A few years ago, Moncef Slaoui, then GlaxoSmithKline's head of research, challenged his team to come up with a new pillar of medicine.
The British drugmaker already makes traditional small-molecule pills and biologic therapies made with living cells, and it sells vaccines and consumer products. One area not yet tapped by medicine? The electrical signals that govern many of the functions in our bodies.
By better understanding our bodies' electrical systems, GSK hopes to design technology small and smart enough to manipulate them and possibly conquer diseases from rheumatoid arthritis to asthma to diabetes.
"If we look 10 years out, we should have a number of tiny devices—we call them bioelectronic medicines, because they are medicines—that will be treating conditions we use molecular medicines for today," Kris Famm, head of GSK's bioelectronics research and development unit, said in a telephone interview. "We are quite convinced this can be a class of new therapies."

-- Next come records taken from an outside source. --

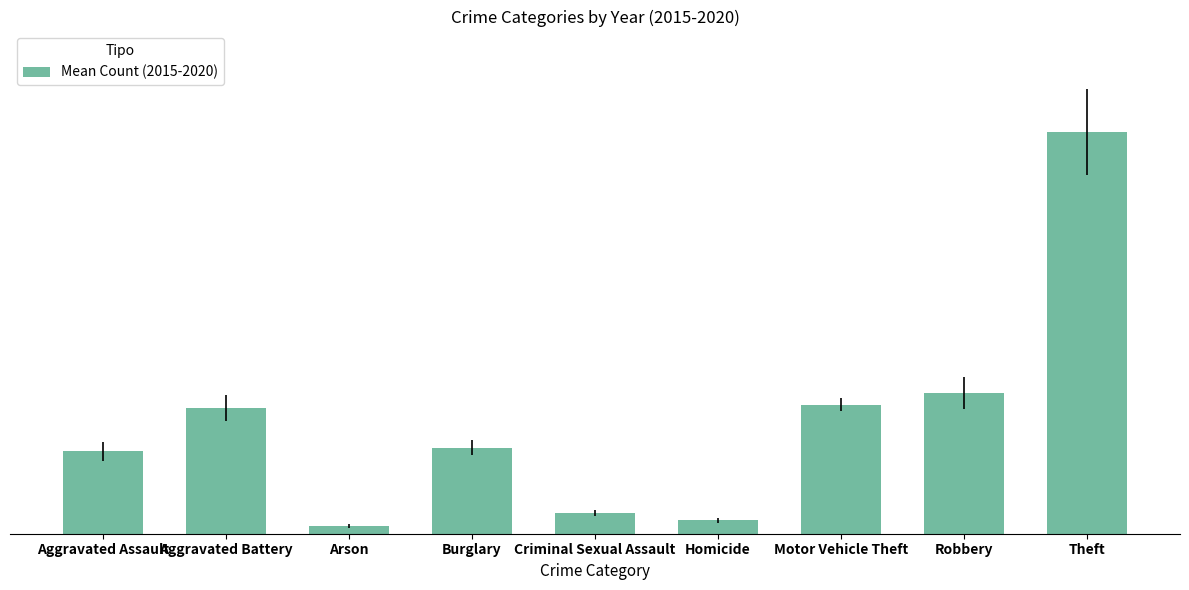

At which label is the value closest to 838?

Robbery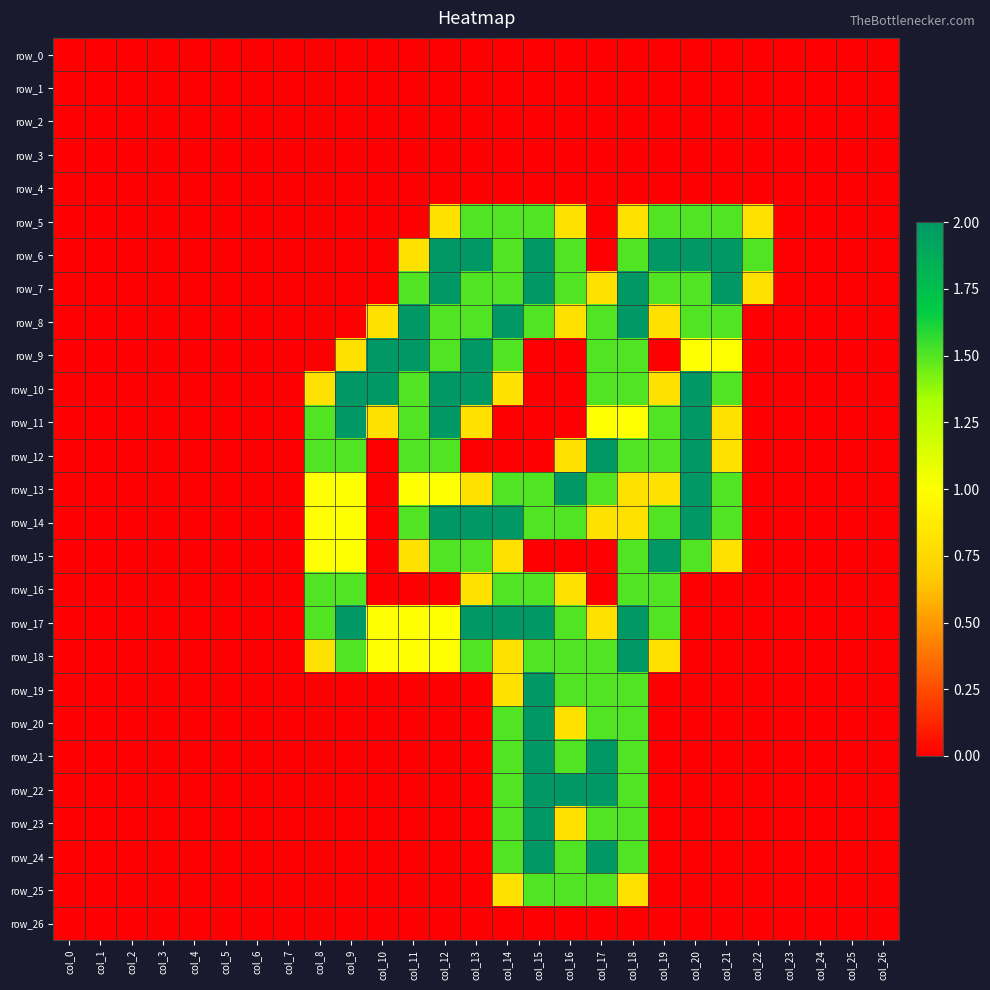

What is the average value of the row_7 series?

0.7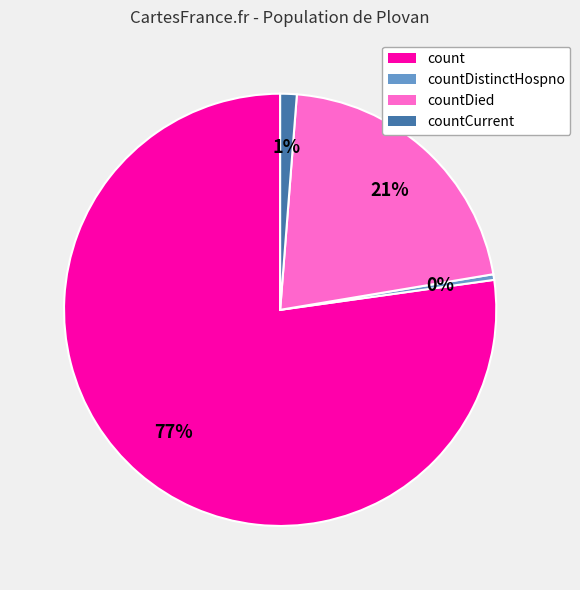

Is there a majority slice in this chart?

Yes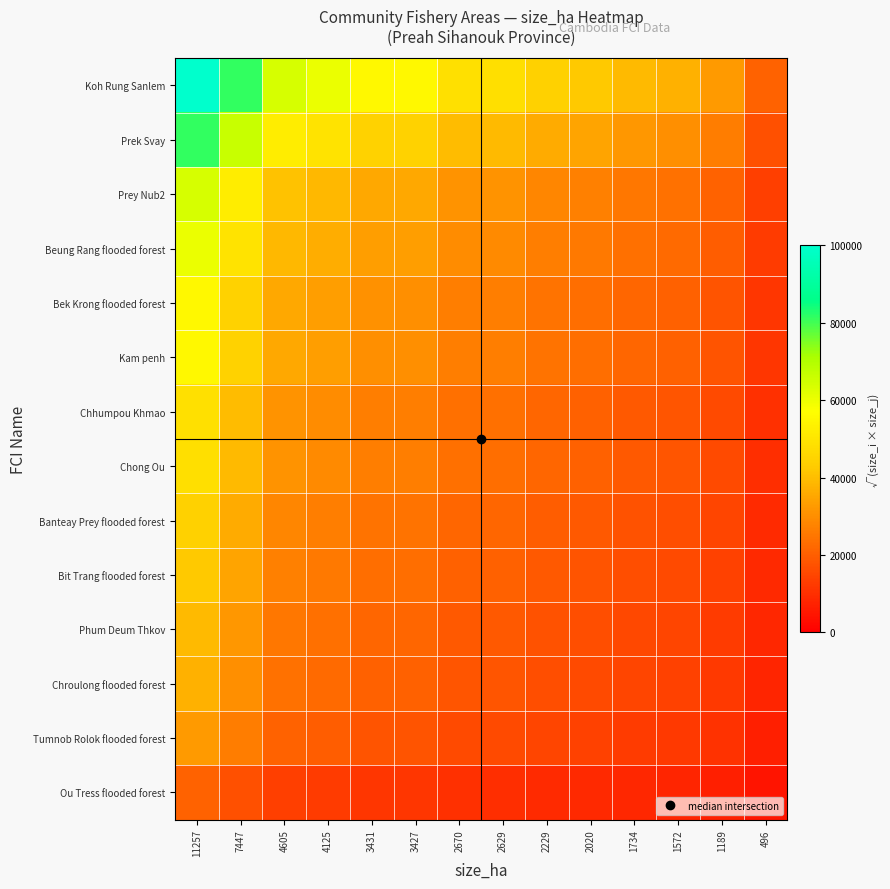

Which series has the largest total across all categories?

Koh Rung Sanlem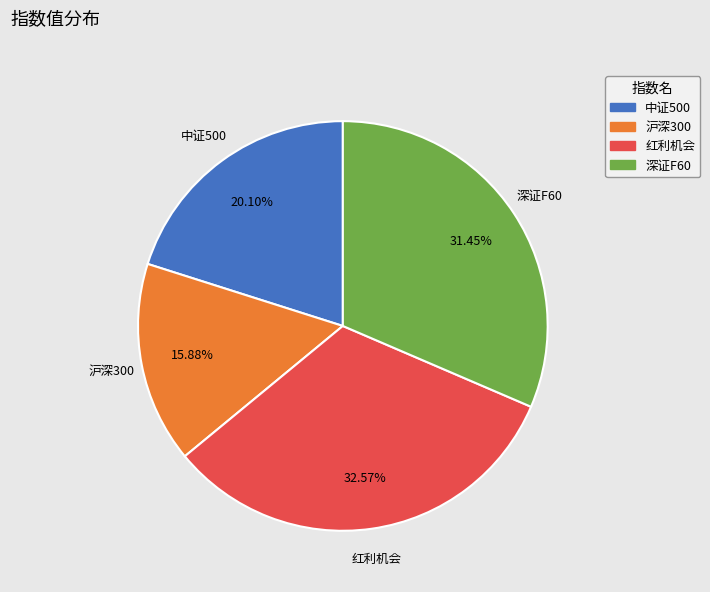

How many slices are in this pie chart?

4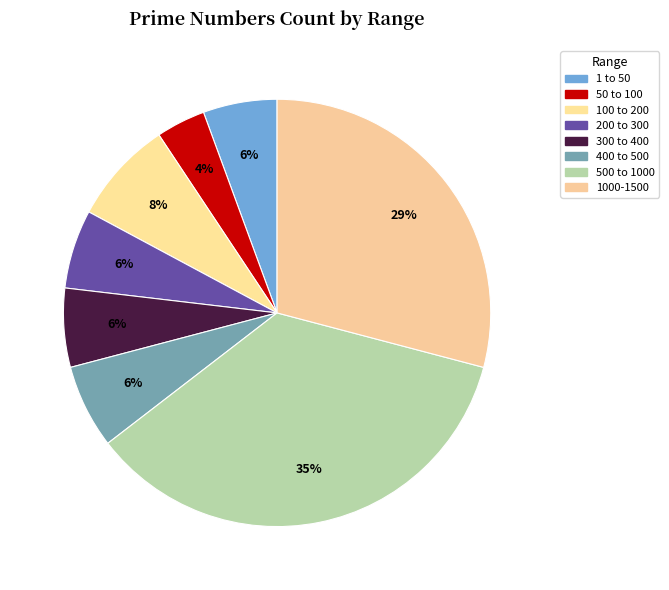

What percentage is the 300 to 400 slice, to the nearest percent?

6%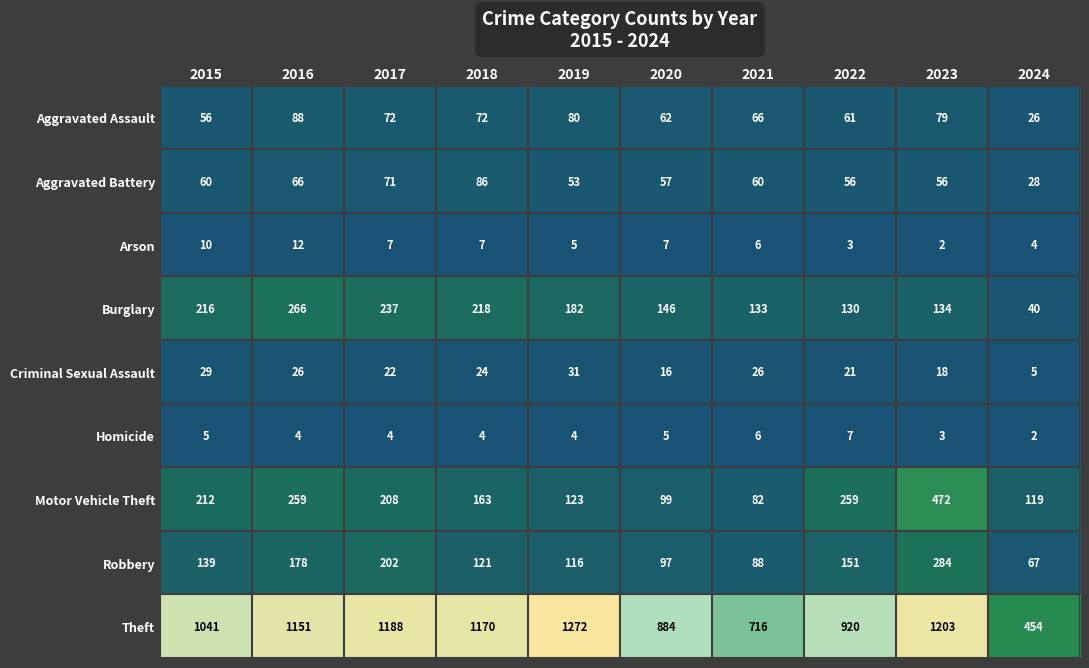

What is the difference between the highest and lowest values at 2022?

917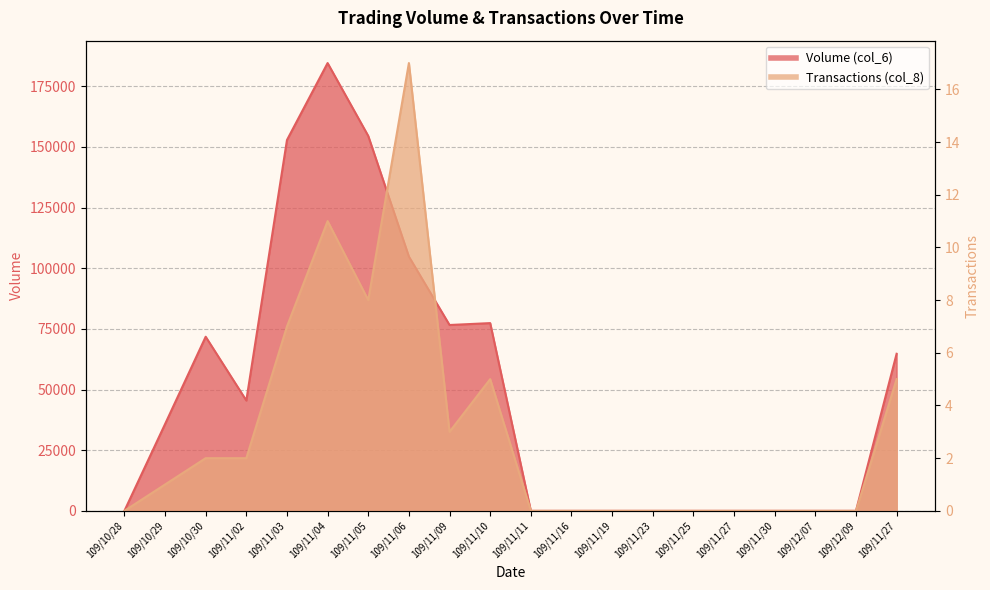

At which category does Transactions (col_8) reach its first local valley?

109/11/05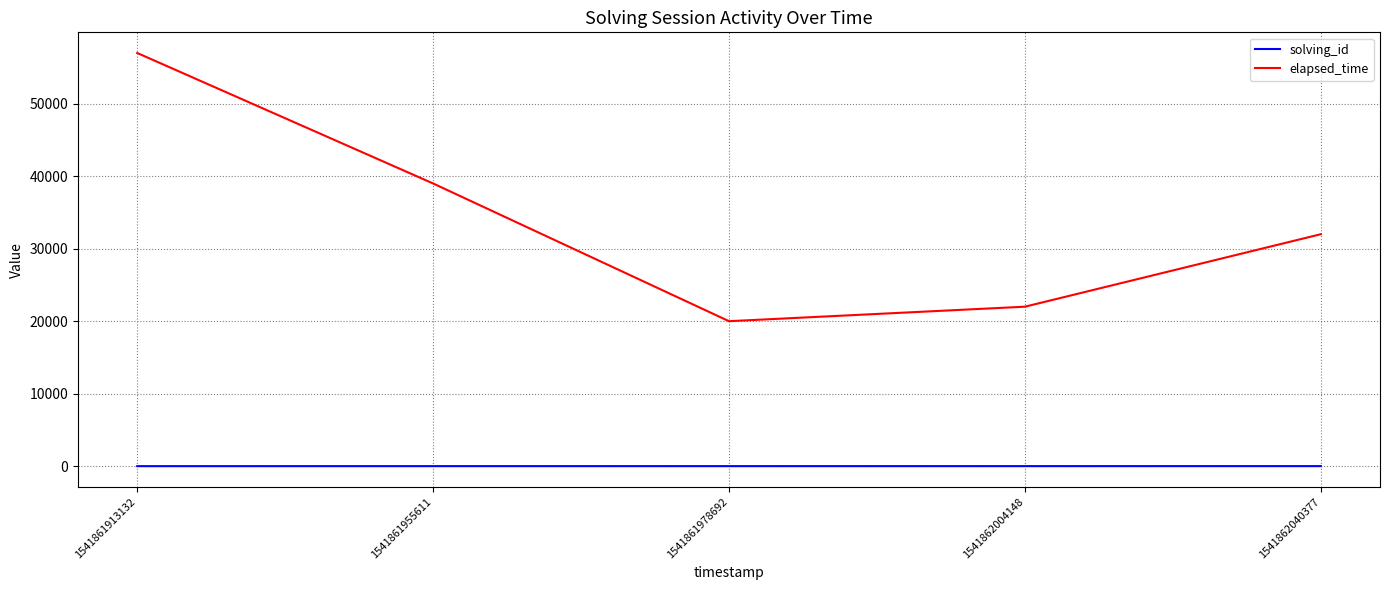

What is the smallest value displayed?

1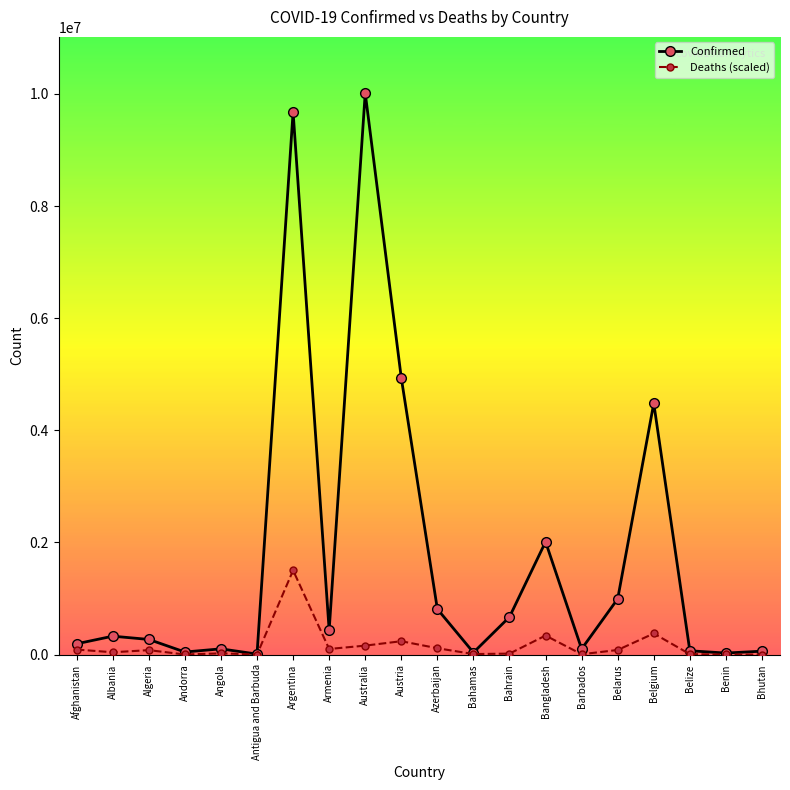

True or false: Deaths (scaled) has a value of 1502388.3 at Argentina.

True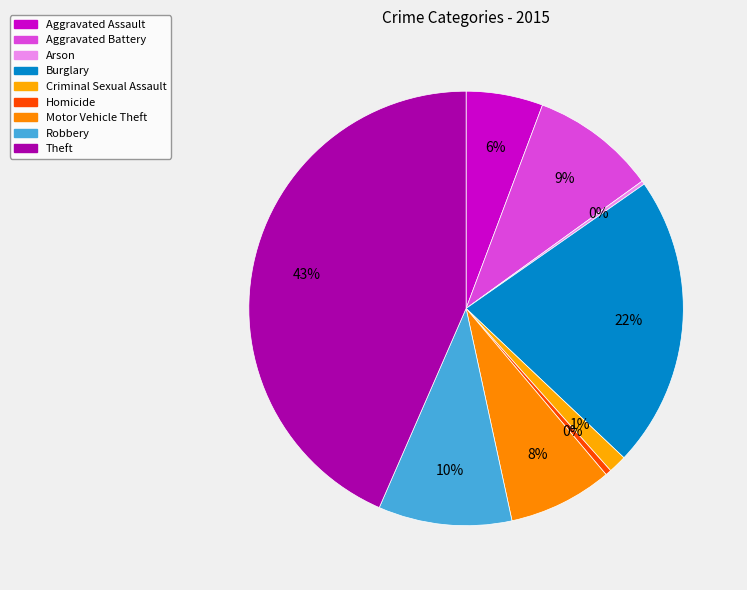

How many slices are in this pie chart?

9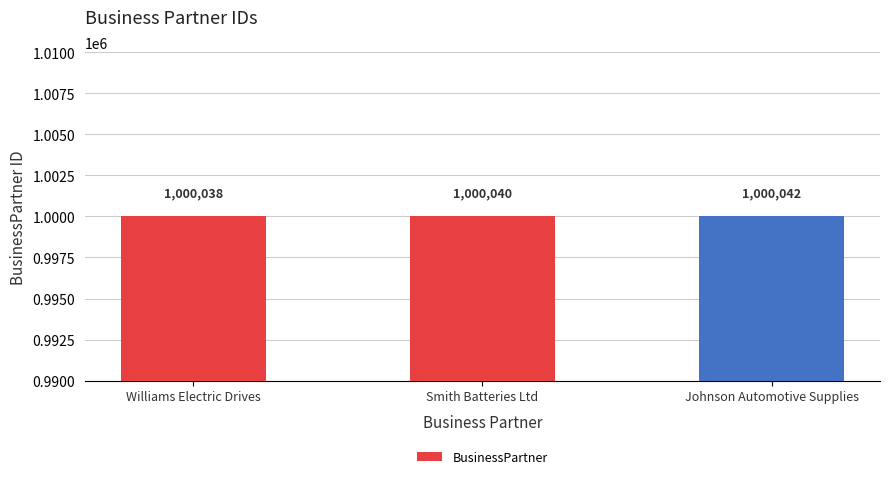

Reading right to left, list all the values displayed in this chart.

1000042	1000040	1000038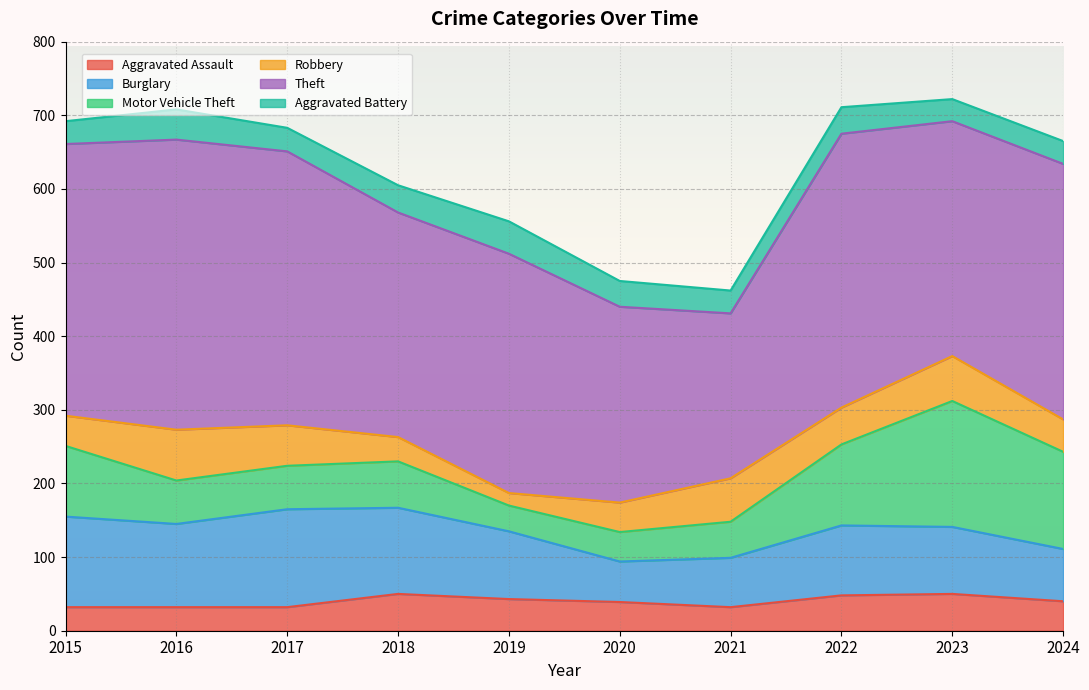

What is the difference between the highest and lowest values at 2015?

338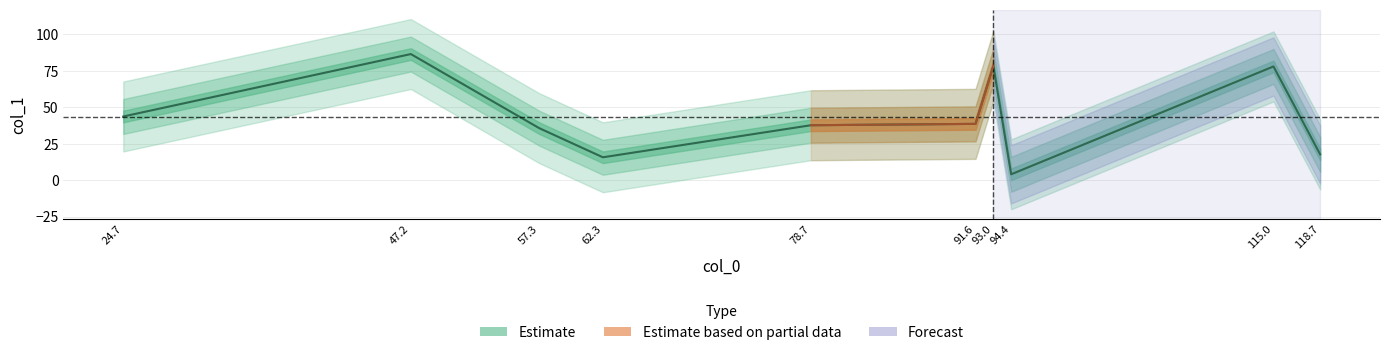

How many data points are above 38?

5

The technology GSK envisions, which is also known as electroceuticals, would involve implanting tiny devices on nerve bundles associated with specific organ functions. Its broadest applications are still years from the market, but Famm said he thinks the biology is becoming well-enough understood that the challenge becomes one of engineering: being able to miniaturize electronic devices enough to very specifically stimulate certain nerves, and do so in an autonomous way, detecting and reacting to problems in the body. The approach should be so specific it avoids the off-target side effects that can derail otherwise promising medicines, he said.